75 Kneeland Street (the Hudson Building) is a 14-story building located in the Chinatown neighborhood of Boston. Each precast panel on the façade was deteriorating as a result of freeze/thaw weathering resulting from lack of air entrainment. Over the last 40 years the building had undergone a number of attempts to address the deterioration, however, in general, the repairs were mostly cosmetic and did not address the root cause of the deterioration.
CBI performed three services for this project; we provided engineering to assist with the shoring needs to remove/secure large concrete pieces being repaired, we performed onsite investigations from a 180 foot boom lift and binoculars from street level, and the third effort was to explore alternatives for façade restorations.

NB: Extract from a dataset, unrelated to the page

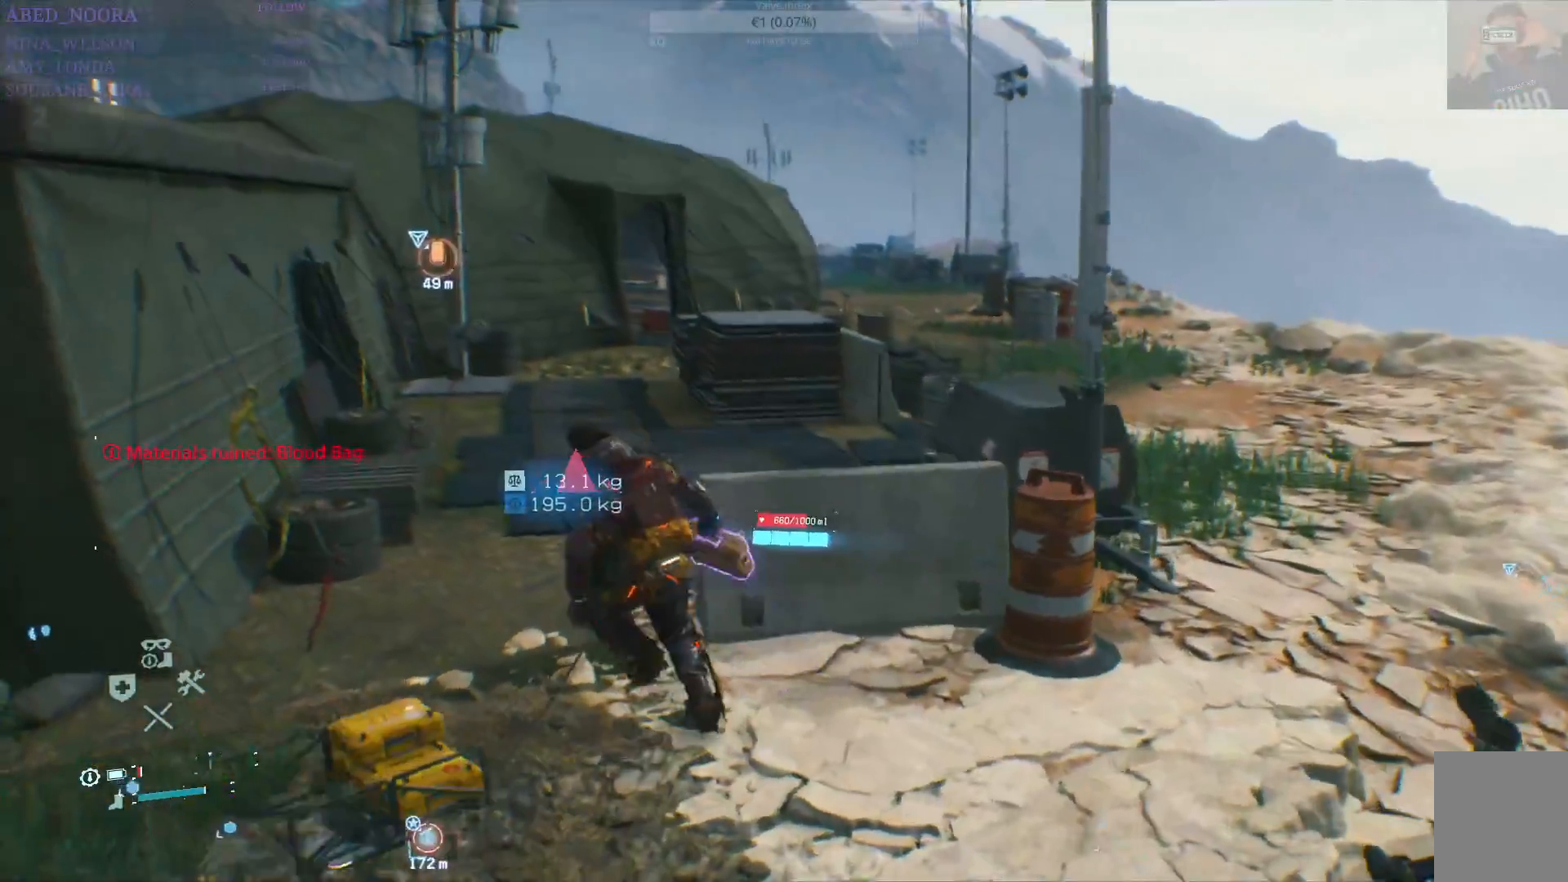
{"buttons": ["R2"], "left_stick": "down-left", "right_stick": "left", "events": [[50, "right_stick", "left"], [283, "left_stick", "down-left"]]}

Prior coating applied to mask deterioration was accelerating the failure. Lack of flashing was also contributing to the deterioration because of the oxidation of steel lintels and leakage to the interior. Deterioration of the precast was mostly concentrated at the 14th and 15th floors and consisted of three general types; cracked/spalled precast, soft mortar joints, and displacement of the veneer. CBI removed the brick above the 15th floor at the parapet, designed and applied a new flashing system between the window head and coping and applied a flashing system made of elastomeric sheet goods and mastic.
Studies were conducted to consider the most reasonable replacement for the art deco including glass fiber reinforced plastic (GFRP). Without having a historical designation, comparisons were made with brick and EIFS replacements. Although, significantly more costly and time consuming, the Owners chose a full detail replication in precast concrete. There was extensive pre-planning and major efforts to make sure the existing art deco pieces were identically replicated.